“Yesterday? Yesterday?” he cried, almost angrily. “Bah, it is an age since yesterday!”

She could make no answer to that, though she knew well what he meant. If she answered him it was only by suffering him to gaze at her in an eloquent silence—a silence in which his eyes cried again and again, “How beautiful you are!” While her eyes, downcast, under trembling lashes, her heart beaten down, defenceless, cried only for “Quarter, quarter!”

They were yards apart. The table, and on it Miss Sibson’s squat workbox and a pile of longcloth, was between them. Miss Sibson herself could have desired nothing more proper. And yet—

Farewell, farewell, my faithless shield,
Thy lord at length is forced to yield.
Vain, vain is every outward care,
The foe’s within and triumphs there!

It was all over. In her ears would ring for ever his words of worship—the cry of the man to the woman, “How beautiful you are!” She would thrill with pleasure when she thought of them, and burn with shame, and never, never, never be the same again! And for him, with that cry forced from him, love had become present, palpable, real, and the idea of marriage real also; an idea to be withstood, to be combated, to be treated as foolish, Byronic, impossible. But an idea which would not leave him any more than the image of her gentle beauty, indelibly stamped on his brain, would leave him. He might spend some days or some weeks in doubt and wretchedness. But from that moment the odds were against him—he was young, and passion had never had her way with him—as seriously against him as against the army that with spies and traitors in its midst moves against an united foe.

Not a word that was convenant had passed between them, though so much had passed, when a hasty footstep crossed the forecourt, and stopped at the door. The knocker fell sharply twice, and recalled them to realities.

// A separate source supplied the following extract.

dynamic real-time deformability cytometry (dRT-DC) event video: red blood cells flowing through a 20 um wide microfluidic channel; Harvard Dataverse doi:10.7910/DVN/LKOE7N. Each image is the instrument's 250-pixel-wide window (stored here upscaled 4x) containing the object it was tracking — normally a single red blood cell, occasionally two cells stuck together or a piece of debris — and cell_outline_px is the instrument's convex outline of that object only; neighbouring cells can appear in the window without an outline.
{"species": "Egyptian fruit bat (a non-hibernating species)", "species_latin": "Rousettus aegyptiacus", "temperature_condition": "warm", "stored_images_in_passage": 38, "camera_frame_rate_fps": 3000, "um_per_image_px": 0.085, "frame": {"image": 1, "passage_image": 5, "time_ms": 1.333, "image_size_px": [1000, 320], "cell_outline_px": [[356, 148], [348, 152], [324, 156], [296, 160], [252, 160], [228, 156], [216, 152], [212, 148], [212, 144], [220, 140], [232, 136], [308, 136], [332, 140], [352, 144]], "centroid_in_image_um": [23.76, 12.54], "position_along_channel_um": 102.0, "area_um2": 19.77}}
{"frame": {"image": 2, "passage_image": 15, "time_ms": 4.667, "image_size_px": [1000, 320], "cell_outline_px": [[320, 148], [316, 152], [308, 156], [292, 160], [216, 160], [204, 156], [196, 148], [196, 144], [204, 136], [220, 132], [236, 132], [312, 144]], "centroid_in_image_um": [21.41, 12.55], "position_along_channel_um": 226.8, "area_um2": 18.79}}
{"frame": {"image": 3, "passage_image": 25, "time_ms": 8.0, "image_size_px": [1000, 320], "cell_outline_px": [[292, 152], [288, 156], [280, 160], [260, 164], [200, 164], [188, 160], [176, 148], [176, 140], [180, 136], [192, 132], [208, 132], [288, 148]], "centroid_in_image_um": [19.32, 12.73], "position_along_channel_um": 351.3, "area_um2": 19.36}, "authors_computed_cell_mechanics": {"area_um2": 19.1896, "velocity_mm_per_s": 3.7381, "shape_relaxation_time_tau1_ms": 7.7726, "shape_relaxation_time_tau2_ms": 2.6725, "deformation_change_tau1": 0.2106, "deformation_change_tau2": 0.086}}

“I—I must go,” she faltered, wresting herself from the spell of his eyes. “I have said what I—I hope you understand, and I—it is time I went.” How her heart was beating!

“Oh, no, no!”

“Yes, I must go!”

Too late! A loud voice in the passage, a heavy step, announced a visitor. The door flew open, and there entered, pushing the startled maid aside, the Honourable Bob Flixton, at the height of his glory, loud, impudent, and unabashed.